**DIRECTIONS:** Reproduce all of the rows below word for word, omitting the pictures.

Stored items:
┄┄┄┄┄┄┄┄┄┄

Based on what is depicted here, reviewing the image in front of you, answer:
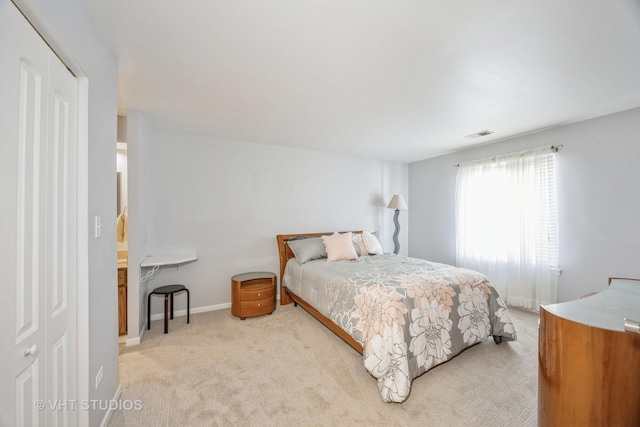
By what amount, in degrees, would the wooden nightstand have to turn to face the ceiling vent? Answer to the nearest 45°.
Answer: approximately 45° to its left

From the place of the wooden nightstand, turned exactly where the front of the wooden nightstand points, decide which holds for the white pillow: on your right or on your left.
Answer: on your left

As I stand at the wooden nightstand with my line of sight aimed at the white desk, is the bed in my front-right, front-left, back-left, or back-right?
back-left

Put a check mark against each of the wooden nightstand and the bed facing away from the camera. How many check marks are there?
0

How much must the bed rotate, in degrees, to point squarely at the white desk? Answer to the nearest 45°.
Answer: approximately 135° to its right

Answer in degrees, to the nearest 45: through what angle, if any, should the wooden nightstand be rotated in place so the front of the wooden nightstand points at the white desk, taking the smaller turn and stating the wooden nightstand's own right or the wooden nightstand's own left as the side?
approximately 135° to the wooden nightstand's own right

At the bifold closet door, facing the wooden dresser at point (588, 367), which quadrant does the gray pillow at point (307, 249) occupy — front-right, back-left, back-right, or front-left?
front-left

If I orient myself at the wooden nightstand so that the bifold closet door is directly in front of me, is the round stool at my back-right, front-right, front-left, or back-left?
front-right

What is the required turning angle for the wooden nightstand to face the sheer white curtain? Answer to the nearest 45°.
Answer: approximately 45° to its left

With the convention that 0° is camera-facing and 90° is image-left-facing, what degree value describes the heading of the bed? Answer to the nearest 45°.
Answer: approximately 315°

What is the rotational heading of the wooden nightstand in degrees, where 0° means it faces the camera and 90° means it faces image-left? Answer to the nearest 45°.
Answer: approximately 315°

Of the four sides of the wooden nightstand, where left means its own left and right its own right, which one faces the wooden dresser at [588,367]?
front
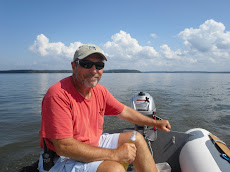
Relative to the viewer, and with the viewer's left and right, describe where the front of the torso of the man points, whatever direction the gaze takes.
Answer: facing the viewer and to the right of the viewer
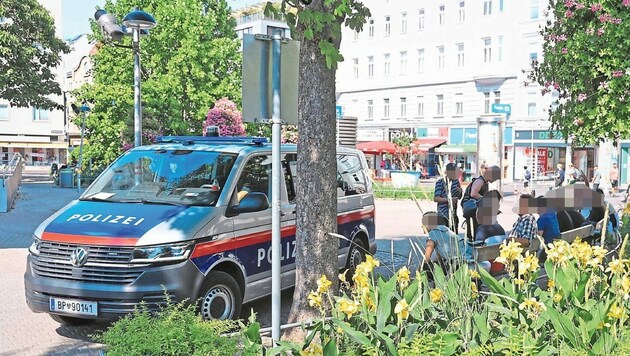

┄┄┄┄┄┄┄┄┄┄

**SOLVED PROBLEM:**
Based on what is depicted here, reviewing the image in front of you, answer:
By what amount, in degrees, would the wooden nightstand have to turn to face the ceiling vent? Answer to the nearest 45°.
Answer: approximately 45° to its left

From the place of the wooden nightstand, turned exactly where the front of the wooden nightstand points, decide which holds for the white pillow: on your right or on your left.
Answer: on your left

As I stand at the wooden nightstand with my line of sight aimed at the white desk, is the bed in my front-right, front-left, back-left, or back-right?
back-left

Put a check mark against each of the wooden nightstand and the bed facing away from the camera. How many check marks are there?
0

How much must the bed rotate, in degrees, to point squarely at the white desk? Answer to the nearest 45°.
Answer: approximately 135° to its right

Answer in degrees, to the nearest 45: through what angle, if any, should the wooden nightstand be rotated in place so the front of the wooden nightstand points at the white desk, taking the smaller turn and stating the wooden nightstand's own right or the wooden nightstand's own left as the side?
approximately 135° to the wooden nightstand's own right

At the bifold closet door, facing the wooden dresser at point (588, 367), which quadrant does the gray pillow at point (307, 249) occupy — front-right, back-left, back-right, or front-left?
front-left

If I orient myself at the wooden nightstand so that the bifold closet door is directly in front of me, is the round stool at my back-right, front-right, front-left, or back-left?
front-right

What is the required turning angle for the wooden nightstand to face the sheer white curtain? Answer to the nearest 45°.
Answer: approximately 45° to its left

With the convention that 0° is camera-facing and 90° is image-left-facing, what degree value describes the heading of the bed? Answer to the nearest 45°.
Answer: approximately 315°

What is the rotational heading of the wooden nightstand in degrees, where 0° means it faces the camera and 90° means it faces image-left? Answer to the nearest 45°.
Answer: approximately 315°

Of the four sides of the wooden nightstand, where left means its own left and right its own right, which one faces the wooden dresser at [588,367]?
front
Relative to the viewer, and with the viewer's left and right, describe where the front of the torso of the man points, whatever direction the gaze takes.
Answer: facing the viewer and to the right of the viewer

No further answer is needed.